DavidC: The interesting discussion I had with Manu -- a slight digression but it's important. Issue #252 ... towards the end we looked at what a VC is about and what do they control. Manu proposed 4 steps and I expanded that into 8 steps. I haven't had any comments on the 8 steps yet.

<manu> https://github.com/w3c/vc-data-model/issues/252

DavidC: But it's relevant, given our model of Issuer/Holder/Verifier, what do we envisage is the usage of VC and this says what the 8 steps are -- and what steps do we cover in our document? I think we have clarity on issuance of VCs and verification of VCs, all within scope. Clearly we have nothing to do with the verifier defining access control, not in scope. But listing these steps and saying what we should be covering is important.
... And Terms Of Use -- do they cover any of these steps? I pointed out one contentious step which is step 6 -- and I think it should be covered in our doc. We have a model about how VCs flow and how they are dealt with and we should be clear about the steps. If we can resolve that and we can agree on that it might help the rest of the discussions.

Dmitri: Can you state the steps for those that don't have them in front of us?

<stonematt> The verifier defines its access control policy

<stonematt> The issuer(s) issue(s) VCs to the holder

<stonematt> The holder may pass on the VCs to another holder

<stonematt> The final holder presents the VCs to the verifier

<stonematt> The verifier verifies the authenticity of the VCs

<stonematt> The verifier verifies the right of the holder to posses the VCs

<stonematt> The verifier's policy decision point evaluates the credentials against the access control policy and returns an access control decision

<stonematt> The verifier grants or denies access based on the access control decision.

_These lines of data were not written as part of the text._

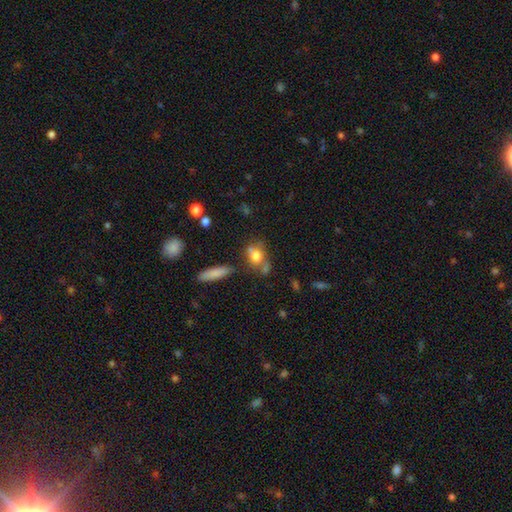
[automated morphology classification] smooth 71%, featured or disk 19%, star or artifact 10%. Down the decision tree: how rounded — in between (54%); merging — none (50%).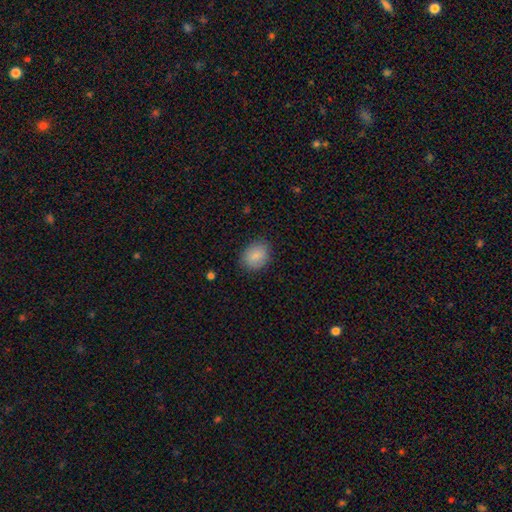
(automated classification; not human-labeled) A smooth galaxy with no disk features (87%) that is round (51%). Merging: none (84%).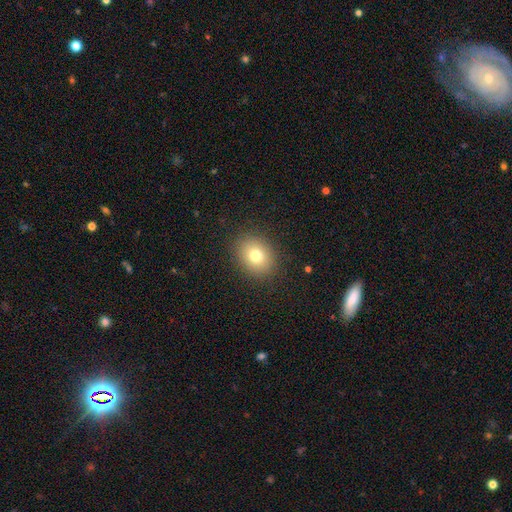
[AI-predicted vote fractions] smooth-or-featured: smooth: 77% | star or artifact: 12% | featured or disk: 11%
  how-rounded: round: 56% | in between: 43% | cigar-shaped: 1%
  merging: none: 88% | minor disturbance: 8% | major disturbance: 3% | merger: 1%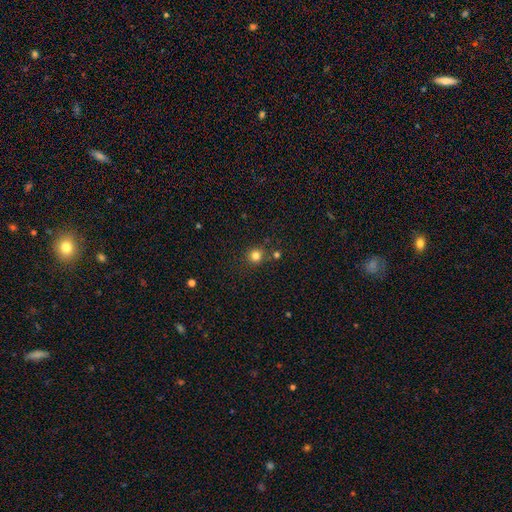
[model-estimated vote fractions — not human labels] A smooth galaxy with no disk features (80%) that is round (92%). Merging: none (81%).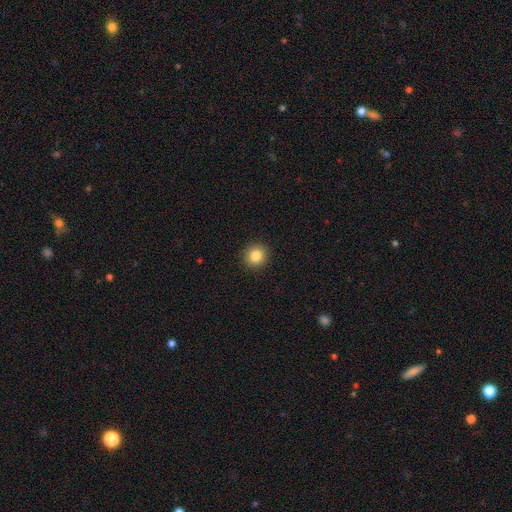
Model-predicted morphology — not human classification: Q: Smooth or featured?
A: smooth (84%); runner-up: star or artifact (10%)
Q: How rounded?
A: round (92%); runner-up: in between (7%)
Q: Merging?
A: none (92%); runner-up: minor disturbance (5%)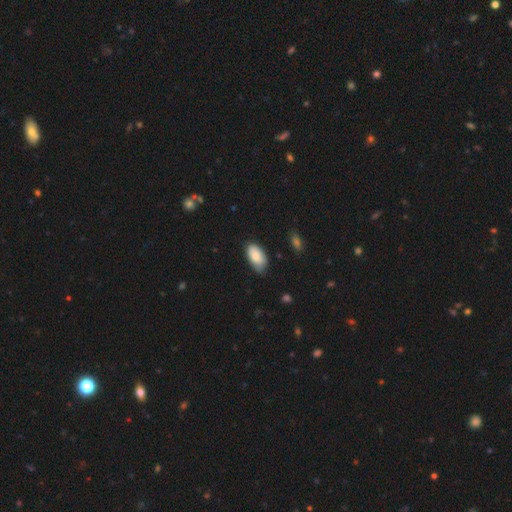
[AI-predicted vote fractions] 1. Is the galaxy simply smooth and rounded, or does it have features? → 84% smooth, 9% featured or disk, 6% star or artifact.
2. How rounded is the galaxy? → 95% in between, 3% round, 2% cigar-shaped.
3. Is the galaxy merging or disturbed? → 68% none, 27% minor disturbance, 4% major disturbance, 2% merger.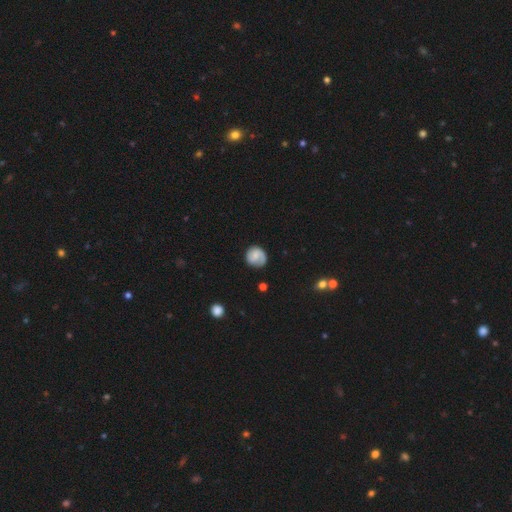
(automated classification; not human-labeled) Smooth or featured? featured or disk (56%)
Edge-on disk? no (98%)
Bar? no (55%)
Spiral arms? yes (90%)
Bulge size? small (46%)
Merging? none (74%)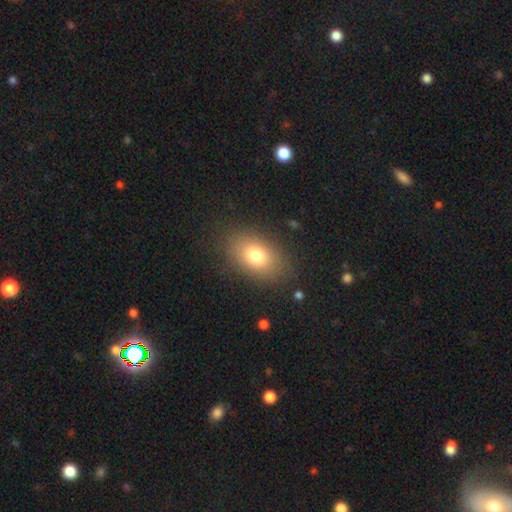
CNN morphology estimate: Smooth or featured?
  - smooth: 77% *
  - featured or disk: 12%
  - star or artifact: 11%
How rounded?
  - in between: 80% *
  - round: 19%
  - cigar-shaped: 1%
Merging?
  - none: 84% *
  - minor disturbance: 11%
  - major disturbance: 5%
  - merger: 1%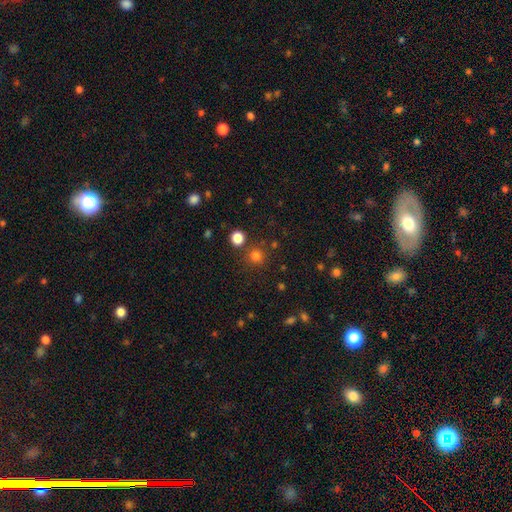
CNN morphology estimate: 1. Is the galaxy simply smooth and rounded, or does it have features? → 78% smooth, 17% star or artifact, 5% featured or disk.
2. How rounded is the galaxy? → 92% round, 7% in between, 1% cigar-shaped.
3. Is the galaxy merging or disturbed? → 81% none, 8% merger, 7% minor disturbance, 3% major disturbance.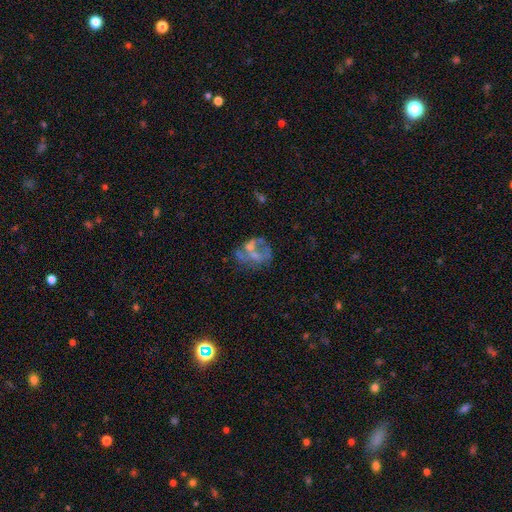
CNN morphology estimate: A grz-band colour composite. It shows a featured or disk galaxy (61%) with no bar (84%), no spiral arms (85%) and no central bulge (46%). Merging: none (38%).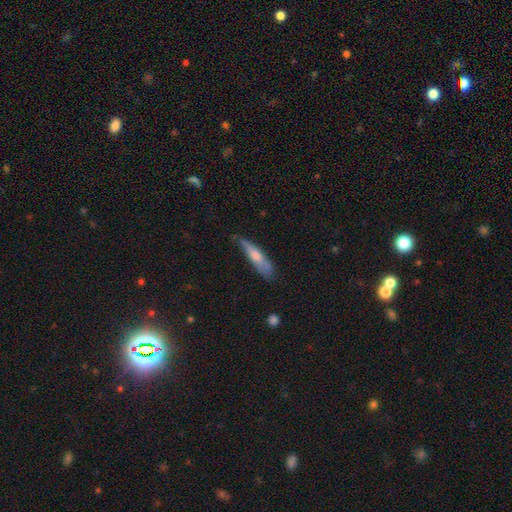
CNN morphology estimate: Smooth or featured: smooth — 55% (featured or disk — 39%)
How rounded: cigar-shaped — 79% (in between — 19%)
Merging: none — 66% (minor disturbance — 26%)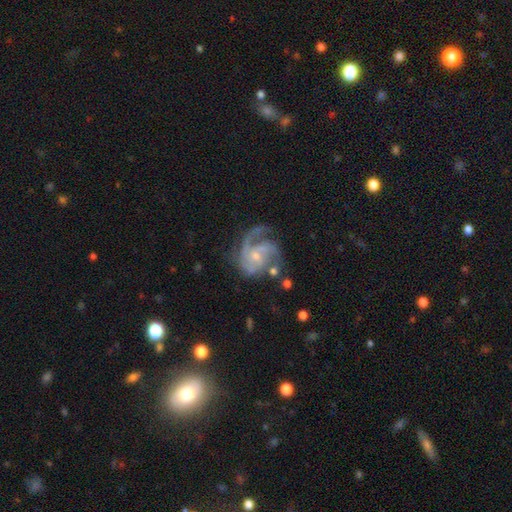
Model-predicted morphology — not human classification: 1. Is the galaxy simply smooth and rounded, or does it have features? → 86% featured or disk, 8% smooth, 6% star or artifact.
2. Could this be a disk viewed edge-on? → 98% no, 2% yes.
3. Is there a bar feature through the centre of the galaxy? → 60% no, 33% weak, 6% strong.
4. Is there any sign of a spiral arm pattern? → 96% yes, 4% no.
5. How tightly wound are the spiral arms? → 49% medium, 33% tight, 18% loose.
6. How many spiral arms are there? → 38% 3, 25% 2, 14% can't tell, 10% 1, 8% 4, 5% more than 4.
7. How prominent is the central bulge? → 65% small, 26% moderate, 6% none, 2% large, 1% dominant.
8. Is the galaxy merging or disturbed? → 50% none, 25% major disturbance, 21% minor disturbance, 5% merger.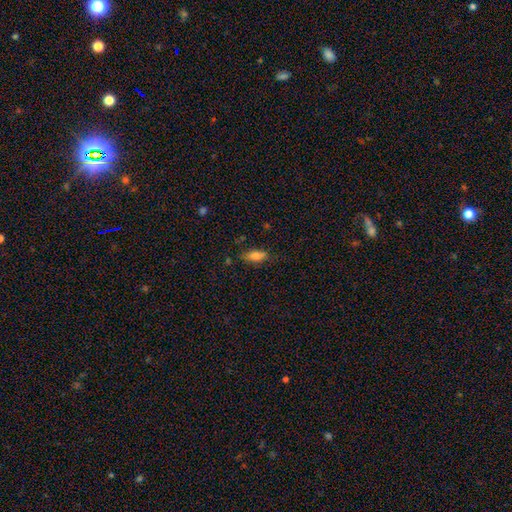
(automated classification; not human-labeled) Smooth or featured?
  - smooth: 77% *
  - featured or disk: 14%
  - star or artifact: 10%
How rounded?
  - in between: 76% *
  - cigar-shaped: 21%
  - round: 3%
Merging?
  - none: 75% *
  - minor disturbance: 18%
  - major disturbance: 4%
  - merger: 3%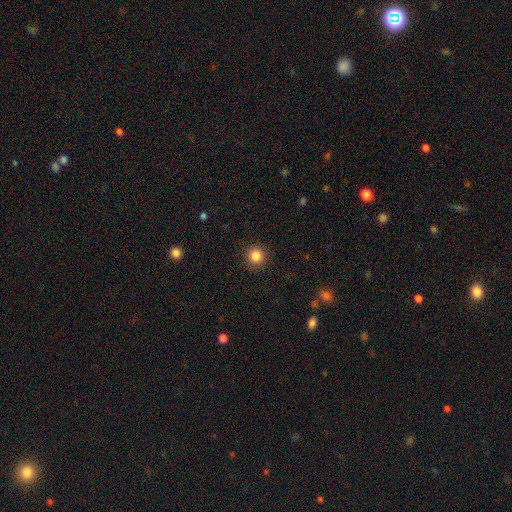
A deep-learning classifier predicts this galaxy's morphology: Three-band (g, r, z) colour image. It shows a smooth galaxy with no disk features (85%) that is round (94%). Merging: none (91%).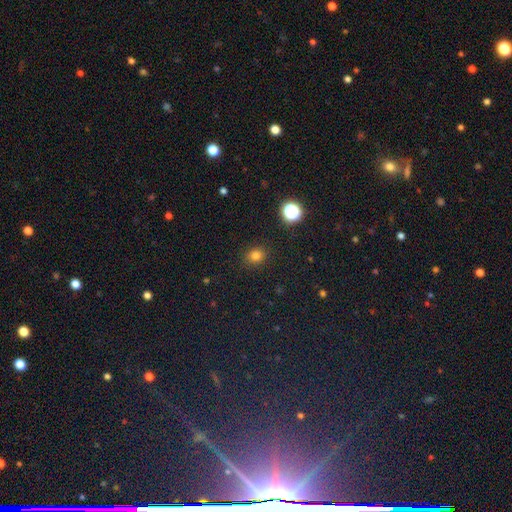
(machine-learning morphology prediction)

https://github.com/w3c/vc-data-model/issues/252#issuecomment-439008441

DavidC: I think step 6 should be in the scope of our document ("6. The verifier verifies the right of the holder to posses the VCs") because step 3 is ("3. The holder may pass on the VCs to another holder").
... Because our model has in it that VCs are passed on, that our model should also have in it that the control of that and to notify the verifier that it has happened.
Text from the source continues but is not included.